Se quedaron muchas veces con ganas de aquello que sabían no podían tener, solo para que a ti no te faltara lo que te gustaba. No los escuchabas hablar de problemas económicos porque siempre encontraron la forma de resolver. Incluso cuando ya eras un hombre o una mujer y te casabas, ahí estaban listos para ayudarte sin esperar nada a cambio; solo buscaban tu felicidad.
Entonces te pregunto:
¿Por qué los abandonaste en su vejez?
¿Qué hicieron mal para que ahora no quieras saber nada de ellos? ¿Acaso crees que sabes más por ser joven? ¿O que no los puedes atender porque tienes mucho trabajo, juntas, problemas laborales o porque en tu tiempo libre quieres divertirte porque “te lo mereces”, ya que para eso trabajas y es justo?
¿Crees que te piden demasiado ahora que están viejos y solos?
Lo único que esperan es oír la chapa de la puerta girar y que entren los nietos corriendo, gritando: “¡Abuelos, ya llegamos!”. Y detrás de ellos, sus más grandes orgullos: sus hijos, con una enorme sonrisa, buscando los brazos de sus padres y recordando el calor de hogar.
No te piden más que una llamada o un mensaje diciendo: “Hola papá, ¿cómo está mamá? Nosotros estamos bien, no se preocupen. Más tarde pasamos a visitarlos”. Pero tu mundo o tu vida no te lo permiten y no te organizas para hacerlo.
El ser humano que aún tiene a sus padres es maravillosamente bendecido, aunque muchas veces no se da cuenta. Sin embargo, el día que tus viejos se van y empiezas a extrañarlos, te das cuenta de lo que perdiste y de aquello que dejaste de hacer.
Deja a un lado el orgullo, la vanidad y el estatus social. Regresa a ser ese niño o niña y disfruta de tus padres en vida.
Una realidad alarmante en México
En México, dejar solos a los adultos mayores es un fenómeno preocupante. Según datos del INEGI, en 2022:
- 1.7 millones de adultos mayores viven solos, sin pareja.
- 2 millones viven con pareja, pero en situación de aislamiento o abandono.
- 82 % vive diversos grados de pobreza extrema, abandono o incluso violencia familiar.
Muchos enfrentan condiciones socioeconómicas precarias y problemas graves de salud: usan sillas de ruedas, andadores o viven con enfermedades incapacitantes. Se presentan casos de suicidio, depresión derivada de la soledad, atención médica inexistente o incompleta, así como despojo de bienes por parte de familiares o terceros. Estas y otras situaciones los afectan cotidianamente.
La respuesta legal del Estado
Ante estos fenómenos, el Estado ha decidido actuar y aplicar penas de 1 a 4 años de prisión a quien abandone a un adulto mayor, con agravantes cuando exista daño físico o mental. Estas medidas se aplican principalmente a quienes tienen la obligación directa de cuidado, es decir, familiares.
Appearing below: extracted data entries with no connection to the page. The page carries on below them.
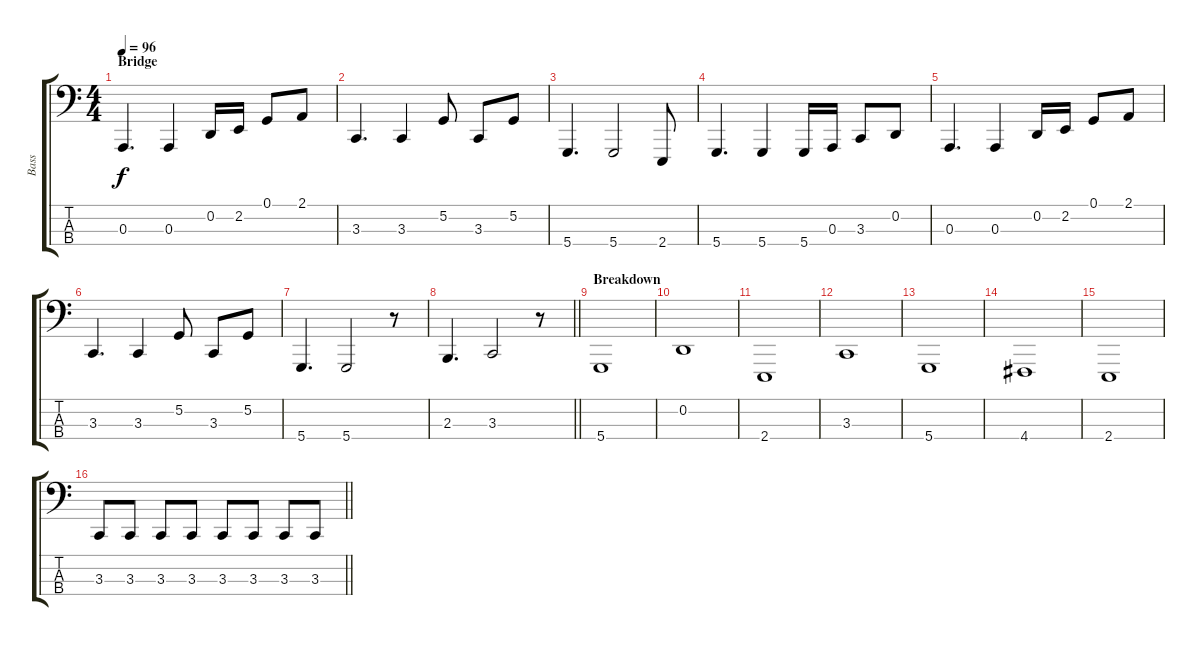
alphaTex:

\track ("Bass" "Bass") {instrument stringensemble1}
\staff {score tabs}
\tuning (G2 D2 A1 D1) {hide}
\ts (4 4)
\section ("" "Bridge")
\tempo 96
\clef f4
\ks c
0.3.4{d dy f} 0.3.4 0.2.16 2.2.16 0.1.8 2.1.8 |
3.3.4{d} 3.3.4 5.2.8 3.3.8 5.2.8 |
5.4.4{d} 5.4.2 2.4.8 |
5.4.4{d} 5.4.4 5.4.16 0.3.16 3.3.8 0.2.8 |
0.3.4{d} 0.3.4 0.2.16 2.2.16 0.1.8 2.1.8 |
3.3.4{d} 3.3.4 5.2.8 3.3.8 5.2.8 |
5.4.4{d} 5.4.2 r.8 |
\barLineRight lightlight
2.3.4{d} 3.3.2 r.8 |
\section ("" "Breakdown")
5.4.1 |
0.2.1 |
2.4.1 |
3.3.1 |
5.4.1 |
4.4.1 |
2.4.1 |
\barLineRight lightlight
3.3.8 3.3.8 3.3.8 3.3.8 3.3.8 3.3.8 3.3.8 3.3.8
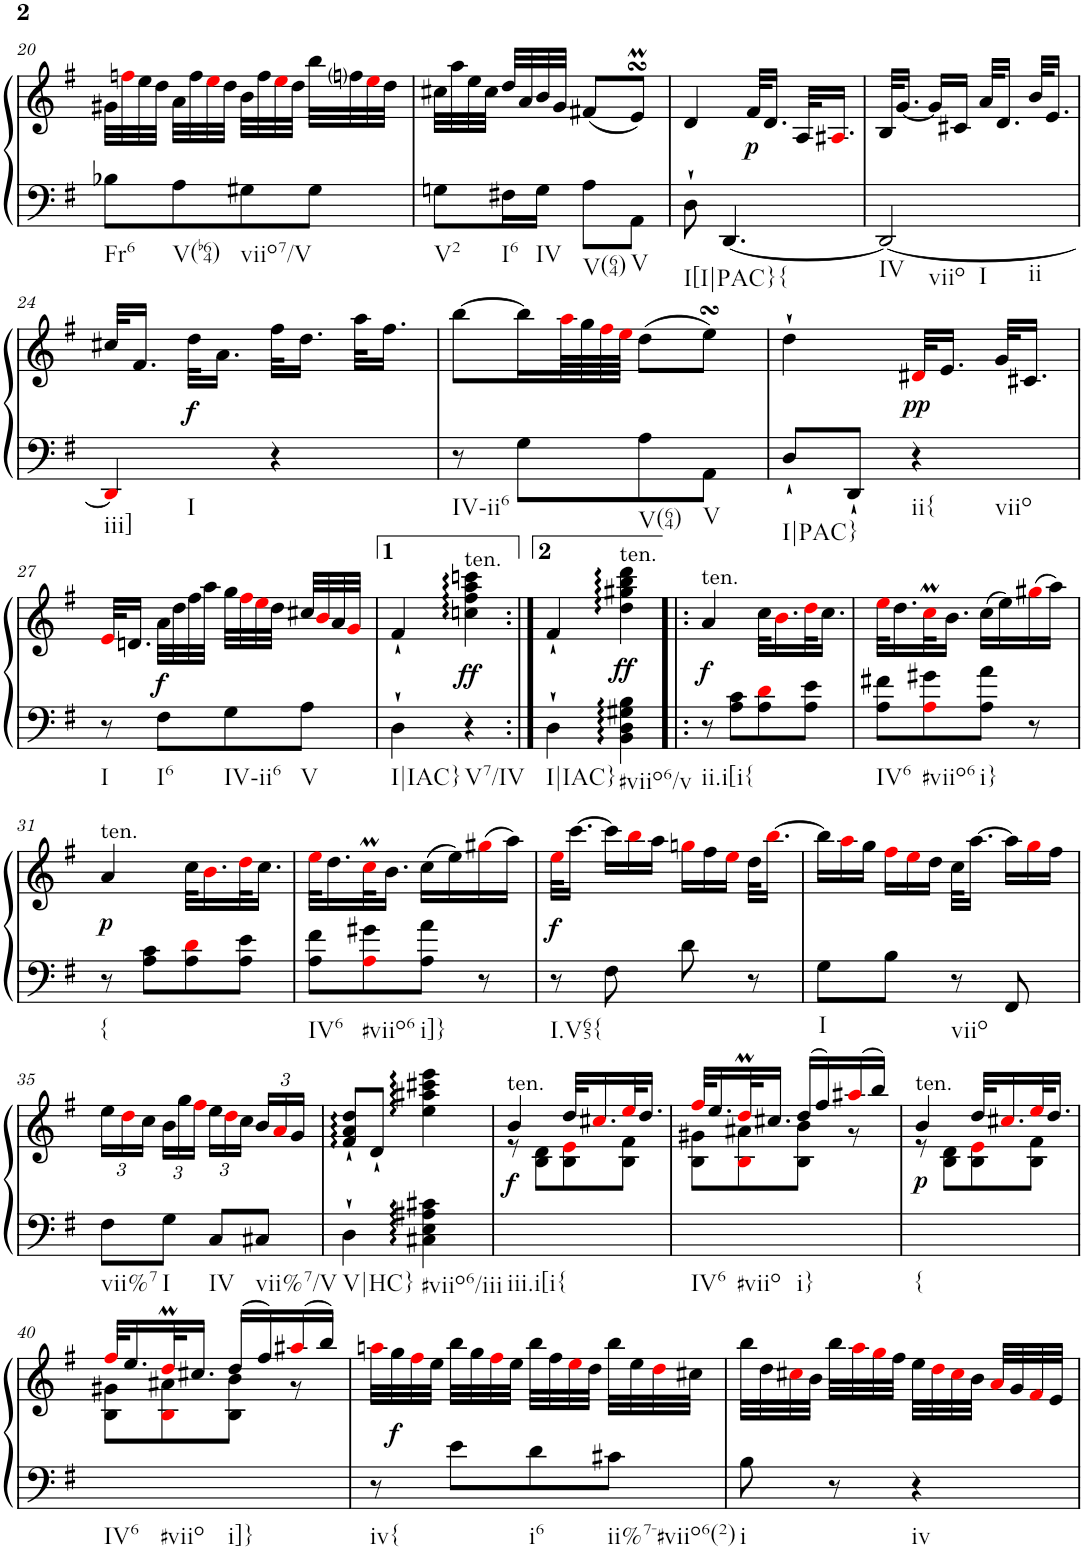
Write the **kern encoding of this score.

**kern	**kern	**dynam
*part1	*part1	*part1
*staff2	*staff1	*staff1/2
*I"Harpsichord	*	*
*I'Hch.	*	*
!!LO:PB:g=z
*clefF4	*clefG2	*
*k[f#]	*k[f#]	*
*G:	*G:	*
*M2/4	*M2/4	*
=20	=20	=20
!LO:TX:b:t=Fr6	!	!
8B-X\L	32g#X\LLL	.
.	32ffni\	.
.	32ee\	.
.	32dd\JJJ	.
!LO:TX:b:t=V(b64)	!	!
8A\	32a\LLL	.
.	32ff\	.
.	32eei\	.
.	32dd\JJJ	.
!LO:TX:b:t=viio7/V	!	!
8G#X\	32b\LLL	.
.	32ff\	.
.	32eei\	.
.	32dd\JJJ	.
8G#\J	32bb\LLL	.
.	32ffnj\	.
.	32eei\	.
.	32dd\JJJ	.
=21	=21	=21
!LO:TX:b:t=V2	!	!
8Gn\L	32cc#X\LLL	.
.	32aa\	.
.	32ee\	.
.	32cc#\JJJ	.
!LO:TX:b:t=I6	!	!
16F#X\L	32dd/LLL	.
.	32a/	.
!LO:TX:b:t=IV	!	!
16G\JJ	32b/	.
.	32g/JJJ	.
!LO:TX:b:t=V(64)	!	!
8A\L	(<8f#X/L	.
!LO:TX:b:t=V	!	!
8AA\J	8esSSSM/J)	.
=22	=22	=22
!LO:TX:b:t=I[I|PAC}{	!	!
8D`\	4d/	.
[4.DD/	.	.
!	!	!LO:DY:b
.	32f#/KLL	p
.	16.d/JJ	.
.	32A/KLL	.
.	16.A#Xi/JJ	.
=23	=23	=23
!LO:TX:b:t=IV	!	!
!LO:TX:b:t=viio	!	!
!LO:TX:b:t=I	!	!
!LO:TX:b:t=ii	!	!
2DD/_	32B/KLL	.
.	[16.g/JJ	.
.	16g/LL]	.
.	16c#X/JJ	.
.	32a/KLL	.
.	16.d/JJ	.
.	32b/KLL	.
.	16.e/JJ	.
!!LO:LB:g=z
=24	=24	=24
!LO:TX:b:t=iii]	!	!
!LO:TX:b:t=I	!	!
4DDi/]	32cc#X/KLL	.
.	16.f#/JJ	.
!	!	!LO:DY:b
.	32dd\KLL	f
.	16.a\JJ	.
4r	32ff#\KLL	.
.	16.dd\JJ	.
.	32aa\KLL	.
.	16.ff#\JJ	.
=25	=25	=25
!LO:TX:b:t=IV-ii6	!	!
8r	[8bb\L	.
8G\L	16bb\L]	.
.	64aai\LL	.
.	64gg\	.
.	64ff#i\	.
.	64eei\JJJJ	.
!LO:TX:b:t=V(64)	!	!
8A\	(>8dd\L	.
!LO:TX:b:t=V	!	!
8AA\J	8eesSSS\J)	.
=26	=26	=26
!LO:TX:b:t=I|PAC}	!	!
8D`/L	4dd`\	.
8DD`/J	.	.
!LO:TX:b:t=ii{	!	!
!LO:TX:b:t=viio	!	!
!	!	!LO:DY:b
4r	32d#Xi/KLL	pp
.	16.e/JJ	.
.	32g/KLL	.
.	16.c#X/JJ	.
!!LO:LB:g=z
=27	=27	=27
!LO:TX:b:t=I	!	!
8r	32ei/KLL	.
.	16.dn/JJ	.
!LO:TX:b:t=I6	!	!
!	!	!LO:DY:b
8F#\L	32a\LLL	f
.	32dd\	.
.	32ff#\	.
.	32aa\JJJ	.
!LO:TX:b:t=IV-ii6	!	!
8G\	32gg\LLL	.
.	32ff#i\	.
.	32eei\	.
.	32dd\JJJ	.
!LO:TX:b:t=V	!	!
8A\J	32cc#X/LLL	.
.	32bi/	.
.	32a/	.
.	32gi/JJJ	.
=28	=28	=28
!LO:TX:b:t=I|IAC}	!	!
4D`\	4f#`/	.
!	!LO:TX:a:t=ten.	!
!LO:TX:b:t=V7/IV	!	!
!	!	!LO:DY:b
4r	4ccn\ 4ff#\ 4aa\ 4cccn\	ff
=28X1:|!	=28X1:|!	=28X1:|!
!LO:TX:b:t=I|IAC}	!	!
4D`\	4f#`/	.
!	!LO:TX:a:t=ten.	!
!LO:TX:b:t=#viio6/v	!	!
!	!	!LO:DY:b
4BB\ 4D\ 4G#X\ 4B\	4dd\ 4gg#X\ 4bb\ 4ddd\	ff
=29!|:	=29!|:	=29!|:
!	!LO:TX:a:t=ten.	!
!LO:TX:b:t=ii.i[i{	!	!
!	!	!LO:DY:b
8r	4a/	f
8A\ 8c\L	.	.
8A\ 8di\	32cc\KLL	.
.	16.bi\	.
8A\ 8e\J	32ddi\K	.
.	16.cc\JJ	.
=30	=30	=30
!LO:TX:b:t=IV6	!	!
8A\ 8f#X\L	32eei\KLL	.
.	16.dd\	.
!LO:TX:b:t=#viio6	!	!
8Ai\ 8g#X\	32ccMi\K	.
.	16.b\JJ	.
!LO:TX:b:t=i}	!	!
8A\ 8a\J	(>16cc\LL	.
.	16ee\)	.
8r	(>16gg#Xi\	.
.	16aa\JJ)	.
!!LO:LB:g=z
=31	=31	=31
!	!LO:TX:a:t=ten.	!
!LO:TX:b:t={	!	!
!	!	!LO:DY:b
8r	4a/	p
8A\ 8c\L	.	.
8A\ 8di\	32cc\KLL	.
.	16.bi\	.
8A\ 8e\J	32ddi\K	.
.	16.cc\JJ	.
=32	=32	=32
!LO:TX:b:t=IV6	!	!
8A\ 8f#\L	32eei\KLL	.
.	16.dd\	.
!LO:TX:b:t=#viio6	!	!
8Ai\ 8g#X\	32ccMi\K	.
.	16.b\JJ	.
!LO:TX:b:t=i]}	!	!
8A\ 8a\J	(>16cc\LL	.
.	16ee\)	.
8r	(>16gg#Xi\	.
.	16aa\JJ)	.
=33	=33	=33
!LO:TX:b:t=I.V65{	!	!
!	!	!LO:DY:b
8r	32eei\KLL	f
.	[16.ccc\JJ	.
*	*Xtuplet	*
8F#\	24ccc\LL]	.
.	24bbi\	.
.	24aa\JJ	.
8d\	24ggni\LL	.
.	24ff#\	.
.	24eei\JJ	.
8r	32dd\KLL	.
.	[16.bbi\JJ	.
=34	=34	=34
!LO:TX:b:t=I	!	!
8G\L	24bb\LL]	.
.	24aai\	.
.	24gg\JJ	.
8B\J	24ff#i\LL	.
.	24eei\	.
.	24dd\JJ	.
!LO:TX:b:t=viio	!	!
8r	32cc\KLL	.
.	[16.aa\JJ	.
8FF#/	24aa\LL]	.
.	24ggi\	.
.	24ff#\JJ	.
!!LO:LB:g=z
=35	=35	=35
*	*tuplet	*
*	*Xbrackettup	*
!LO:TX:b:t=vii%7	!	!
8F#\L	24ee\LL	.
.	24ddi\	.
.	24cc\JJ	.
!LO:TX:b:t=I	!	!
8G\J	24b\LL	.
.	24gg\	.
.	24ff#i\JJ	.
!LO:TX:b:t=IV	!	!
8C/L	24ee\LL	.
.	24ddi\	.
.	24cc\JJ	.
!LO:TX:b:t=vii%7/V	!	!
8C#X/J	24b/LL	.
.	24ai/	.
.	24g/JJ	.
=36	=36	=36
!LO:TX:b:t=V|HC}	!	!
4D`\	8f#/` 8a/` 8dd/`L	.
.	8d`/J	.
!LO:TX:b:t=#viio6/iii	!	!
4C#X\ 4E\ 4A#X\ 4c#X\	4ee\ 4aa#X\ 4ccc#X\ 4eee\	.
=37	=37	=37
*	*^	*
!	!LO:TX:a:t=ten.	!	!
!LO:TX:b:t=iii.i[i{	!	!	!
!	!	!	!LO:DY:b
2ryy	4b/	8r	f
.	.	8B\ 8d\L	.
.	32dd/KLL	8B\ 8ei\	.
.	16.cc#Xi/	.	.
.	32eei/K	8B\ 8f#\J	.
.	16.dd/JJ	.	.
=38	=38	=38	=38
!LO:TX:b:t=IV6	!	!	!
!LO:TX:b:t=#viio	!	!	!
!LO:TX:b:t=i}	!	!	!
2ryy	32ff#i/KLL	8B\ 8g#X\L	.
.	16.ee/	.	.
.	32ddMi/K	8Bi\ 8a#X\	.
.	16.cc#X/JJ	.	.
.	(>16dd/LL	8B\ 8b\J	.
.	16ff#/)	.	.
.	(>16aa#Xi/	8r	.
.	16bb/JJ)	.	.
=39	=39	=39	=39
!	!LO:TX:a:t=ten.	!	!
!LO:TX:b:t={	!	!	!
!	!	!	!LO:DY:a=2
2ryy	4b/	8r	p
.	.	8B\ 8d\L	.
.	32dd/KLL	8B\ 8ei\	.
.	16.cc#Xi/	.	.
.	32eei/K	8B\ 8f#\J	.
.	16.dd/JJ	.	.
!!LO:LB:g=z	!!
=40	=40	=40	=40
!LO:TX:b:t=IV6	!	!	!
!LO:TX:b:t=#viio	!	!	!
!LO:TX:b:t=i]}	!	!	!
2ryy	32ff#i/KLL	8B\ 8g#X\L	.
.	16.ee/	.	.
.	32ddMi/K	8Bi\ 8a#X\	.
.	16.cc#X/JJ	.	.
.	(>16dd/LL	8B\ 8b\J	.
.	16ff#/)	.	.
.	(>16aa#Xi/	8r	.
.	16bb/JJ)	.	.
*	*v	*v	*
=41	=41	=41
!LO:TX:b:t=iv{	!	!
8r	32aani\LLL	.
!	!	!LO:DY:b
.	32gg\	f
.	32ff#i\	.
.	32ee\JJJ	.
8e\L	32bb\LLL	.
.	32gg\	.
.	32ff#i\	.
.	32ee\JJJ	.
!LO:TX:b:t=i6	!	!
8d\	32bb\LLL	.
.	32ff#\	.
.	32eei\	.
.	32dd\JJJ	.
!LO:TX:b:t=ii%7-#viio6(2)	!	!
8c#X\J	32bb\LLL	.
.	32ee\	.
.	32ddi\	.
.	32cc#X\JJJ	.
=42	=42	=42
!LO:TX:b:t=i	!	!
8B\	32bb\LLL	.
.	32dd\	.
.	32cc#Xi\	.
.	32b\JJJ	.
8r	32bb\LLL	.
.	32aai\	.
.	32ggi\	.
.	32ff#\JJJ	.
!LO:TX:b:t=iv	!	!
4r	32ee\LLL	.
.	32ddi\	.
.	32cc#i\	.
.	32b\JJJ	.
.	32ai/LLL	.
.	32g/	.
.	32f#i/	.
.	32e/JJJ	.
=	=	=
*-	*-	*-
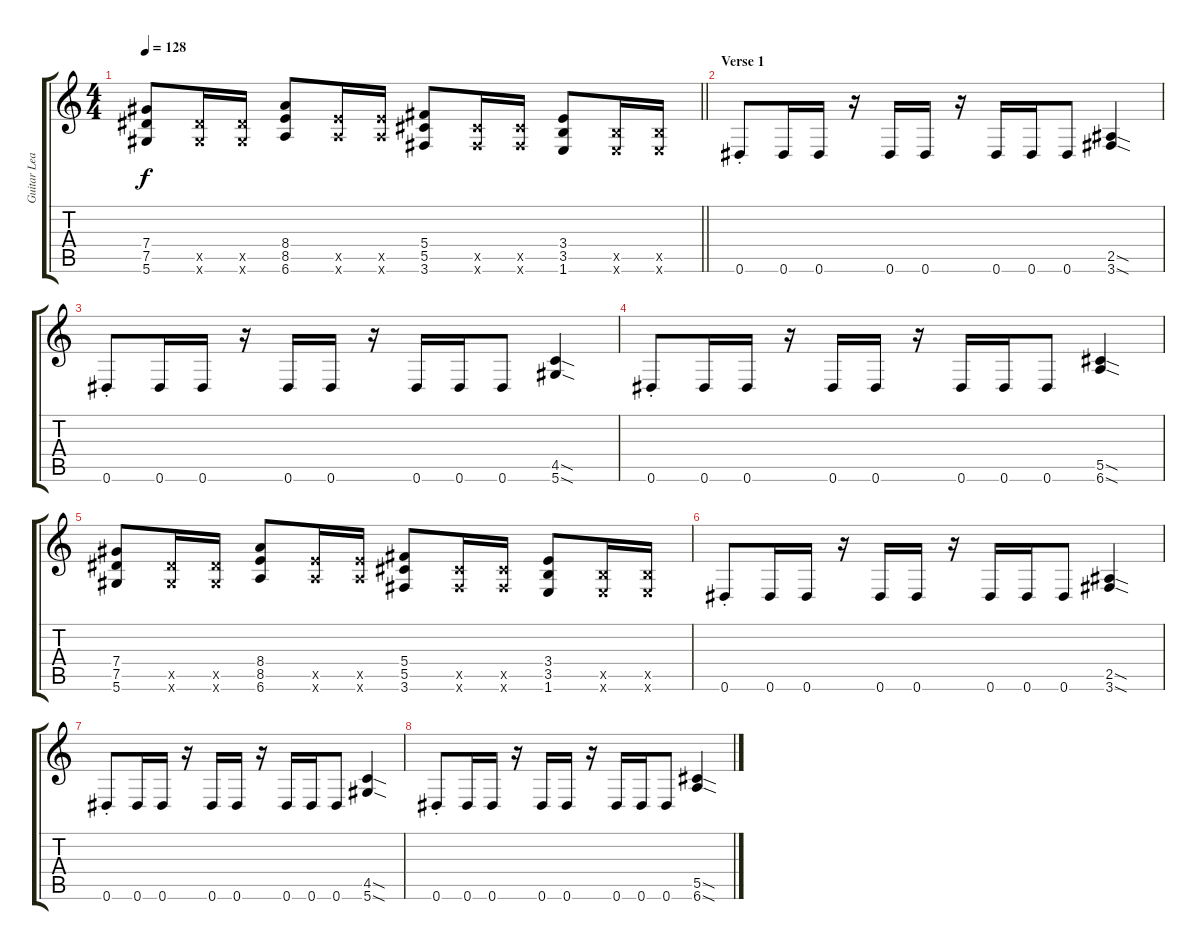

Código Penal Federal (México):
- Artículo 335: Castiga a quien abandone a un adulto mayor, teniendo obligación de cuidarlo, con penas de un mes a cuatro años de prisión si no hay daño, aumentando cuando existe perjuicio.
- Artículo 337: Establece que el delito se persigue de oficio.
Agravante por edad (Artículo 301 Bis 8, Código Penal de Nuevo León):
Las sanciones por conductas delictivas como abandono o violencia se agravan hasta en una mitad cuando la víctima es un adulto mayor de 60 años.
Una pregunta final
Sin embargo, queridos lectores, les hago una pregunta:
¿Acaso es necesario que la autoridad me obligue a cuidar a mis padres en su vejez, cuando ellos lo dieron todo para que hoy sea la persona que soy?